2 Chronicles 8:1
Solomon’s City-Building, Statute Labour, Arrangement of Public Worship, and Nautical Undertakings - 2 Chronicles 8
The building of the temple was the most important work of Solomon’s reign, as compared with which all the other undertakings of the king fall into the background; and these are consequently only summarily enumerated both in the book of Kings and in the Chronicle. In our chapter, in the first place, we have, (a) the building or completion of various cities, which were of importance partly as strongholds, partly as magazines, for the maintenance of the army necessary for the defence of the kingdom against hostile attacks (2Ch 8:1-6); (b) the arrangement of the statute labour for the execution of all his building works (2Ch 8:7-11); (c) the regulation of the sacrificial service and the public worship (2Ch 8:12-16); and (d) the voyage to Ophir (2Ch 8:17, 2Ch 8:18).
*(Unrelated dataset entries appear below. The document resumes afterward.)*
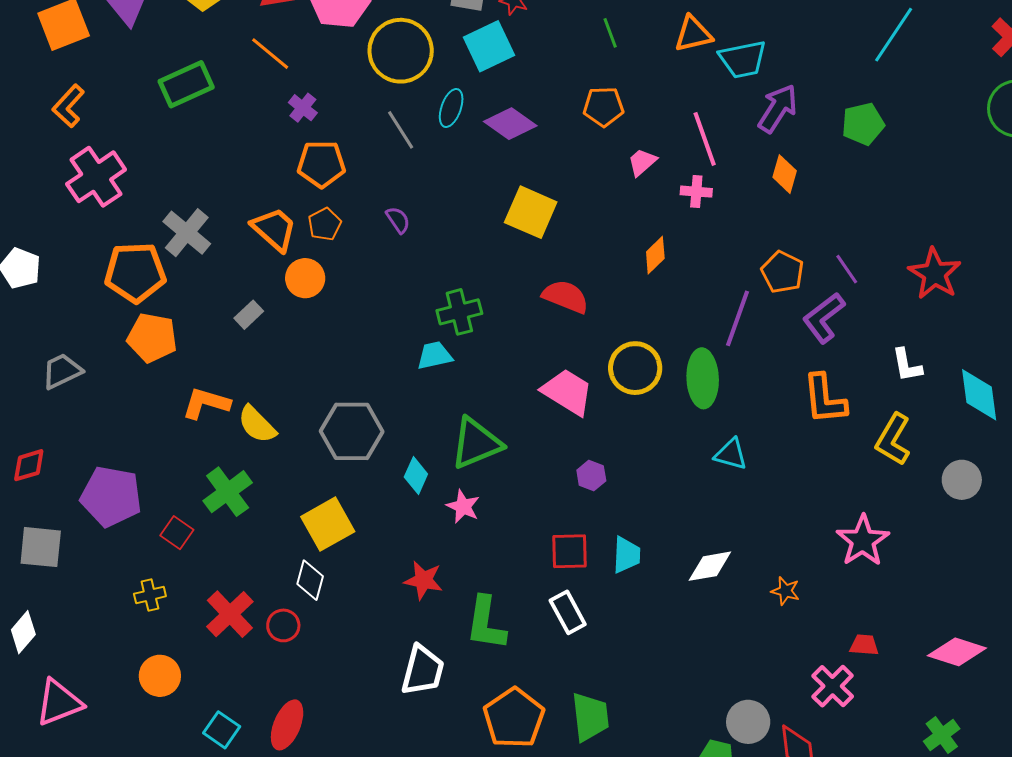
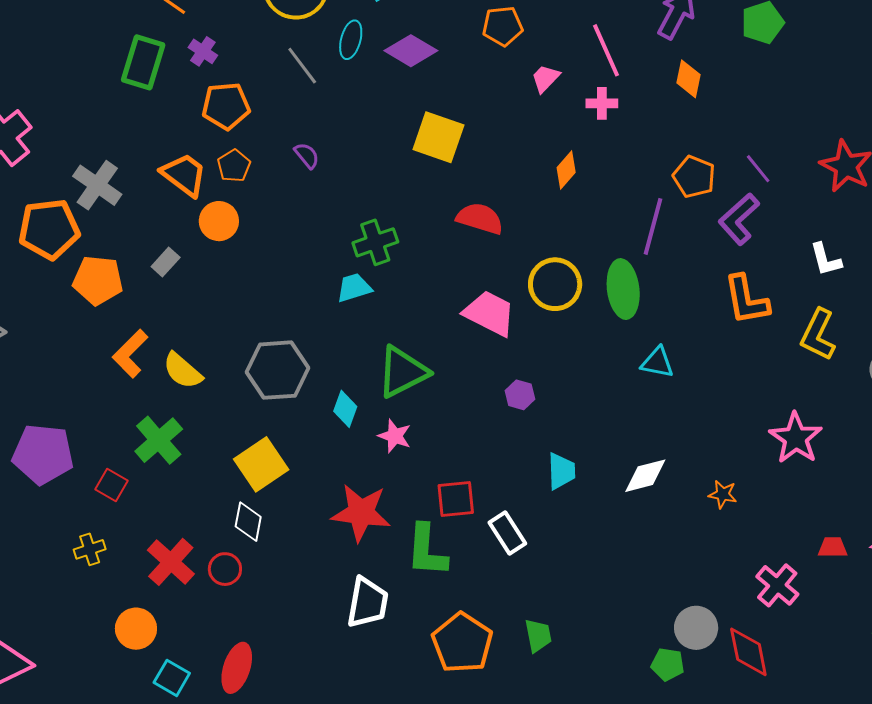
green rectangle: (186, 84) -> (143, 62), moved, turned -44
orange pentagon: (152, 338) -> (98, 280), moved
orange L-shape: (206, 403) -> (130, 354), turned -57
red square: (570, 551) -> (456, 499), moved
red star: (423, 580) -> (361, 513), size x1.5
red trapezoid: (864, 645) -> (833, 547), moved
orange circle: (160, 676) -> (136, 629), moved
green trapezoid: (590, 717) -> (538, 636), size x0.7

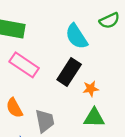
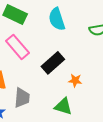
cyan semicircle: (76, 36) -> (57, 19), moved
orange star: (91, 89) -> (75, 81), moved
All these undertakings are recounted in the same order and in the same aphoristic way in 1 Kings 9:10-28, but with the addition of various notes, which are not found in our narrative; while the Chronicle, again, mentions several not unimportant though subordinate circumstances, which are not found in the book of Kings; whence it is clear that in the two narratives we have merely short and mutually supplementary extracts from a more elaborate description of these matters. 2Ch 8:1 The city-building. - 2Ch 8:1. The date, “at the end of twenty years, when Solomon ... had built,” agrees with that in 1Ki 9:10. The twenty years are to be reckoned from the commencement of the building of the temple, for he had spent seven years in the building of the temple, and thirteen years in that of his palace (1Ki 6:38; 1Ki 7:1).